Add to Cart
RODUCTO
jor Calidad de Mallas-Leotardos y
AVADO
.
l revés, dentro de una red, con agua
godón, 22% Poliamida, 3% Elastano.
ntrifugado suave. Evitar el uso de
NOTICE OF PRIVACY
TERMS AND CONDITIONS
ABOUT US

■ ■ ■

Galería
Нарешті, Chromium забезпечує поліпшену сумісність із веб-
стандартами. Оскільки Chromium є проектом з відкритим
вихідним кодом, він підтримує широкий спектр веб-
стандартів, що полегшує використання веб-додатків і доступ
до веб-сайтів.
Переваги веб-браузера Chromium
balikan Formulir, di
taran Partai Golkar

■ ■ ■

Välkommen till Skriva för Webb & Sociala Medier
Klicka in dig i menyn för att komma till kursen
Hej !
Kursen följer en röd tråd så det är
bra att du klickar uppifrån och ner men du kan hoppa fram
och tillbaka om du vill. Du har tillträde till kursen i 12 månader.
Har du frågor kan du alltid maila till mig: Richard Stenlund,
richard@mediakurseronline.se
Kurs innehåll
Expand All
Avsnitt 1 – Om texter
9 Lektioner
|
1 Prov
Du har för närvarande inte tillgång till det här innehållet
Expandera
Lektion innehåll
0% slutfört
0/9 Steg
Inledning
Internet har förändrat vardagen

■ ■ ■

## HOW TO COMPLETE THIS TASK
Pick out every line in the material above that contains the string "till", and copy each of those lines. Only matches with the same upper- and lowercase letters count.

## SOLUTION TO THE PROBLEM
Välkommen till Skriva för Webb & Sociala Medier
Klicka in dig i menyn för att komma till kursen
och tillbaka om du vill. Du har tillträde till kursen i 12 månader.
Har du frågor kan du alltid maila till mig: Richard Stenlund,
Du har för närvarande inte tillgång till det här innehållet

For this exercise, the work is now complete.